What to Include on a Cost Benefit Analysis Template

A cost benefit analysis template is a "fill in the blanks" tool for completing a cost benefit analysis on a potential business decision. Managers can use Microsoft Excel or any other spreadsheet to develop the right cost benefit analysis template for a particular business decision.

By building the right cost benefit analysis template, a business manager can compare a course of action in a rational manner, avoiding many of the potential biases that can lead to poor business decision making. Failing to take due diligence up front and using a flawed model can be a costly misstep in any industry.

What to Include in a Cost Benefit Analysis Template ?

Using the power of Microsoft Excel, you can include separate sheets for direct and indirect cost calculations, and feed them into an integrated cover sheet.

Some of the direct costs critical to an accurate cost benefit analysis template include:

  • - capital equipment and durable goods costs,
  • - tax and fee costs,
  • - outsource or consulting fees, and
  • - subscription or annual recurring costs.

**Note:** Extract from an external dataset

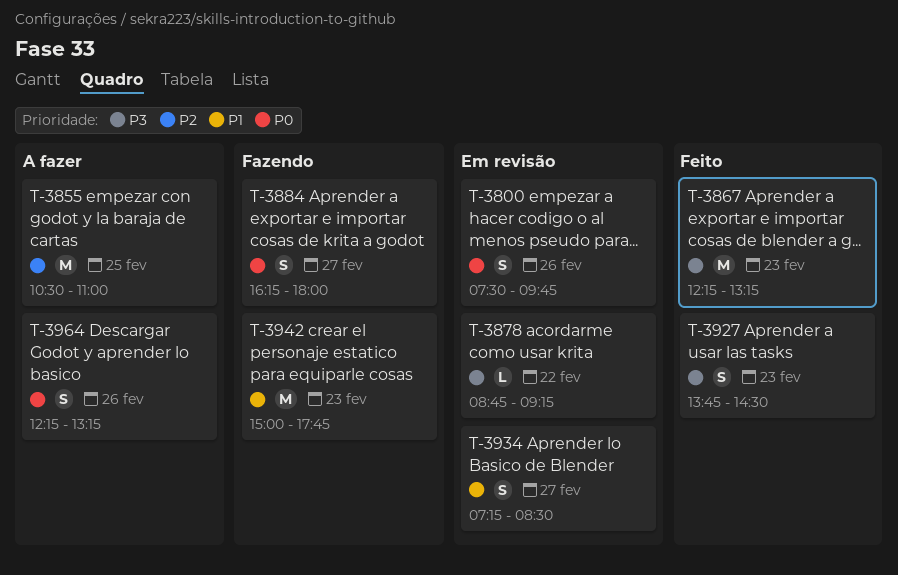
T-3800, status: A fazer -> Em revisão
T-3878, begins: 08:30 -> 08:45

Indirect costs that feed your template should include:

  • - training costs,
  • - facility expansion costs,
  • - labor related to implementation,
  • - changes in overhead such as utilities or transportation, and
  • - any cross-business unit costs.

The last is particularly critical. For instance, if the sales team moves to changing minimum or maximum order quantities, it may create a cost for an operational unit that is not a direct participant in the decision making process.

There are many sample cost benefit analysis templates available on the internet and others are incorporated into such software platforms as ERP software. Which model you choose to use depends on which one addresses the level of detail you need.

On the benefit feeder page, it should include any savings due to price, reduced ordering costs, reduced transportation costs, reduced labor costs, increased revenue opportunities, reduced inventory carrying costs and any other positive revenue or reduced cost impacts on cash flow.

Time Factor in Your Cost Benefit Analysis Template.

Different companies have different standards for payback on capital investments. When your cost benefit analysis template is evaluating the ROI on a capital investment, it must cover, at a minimum, the period set by your company as an acceptable ROI.

In some industries, a project must self fund within a year. A common period is three years. Some companies with long-horizon planning accept a 5-year ROI even as they use a 10-year amortization schedule or depreciation schedule on the capital investment.

Your cost benefit analysis template should show the yearly and cumulative ROI status. By looking at impact over time in a comprehensive template, you are looking out for the welfare of your business.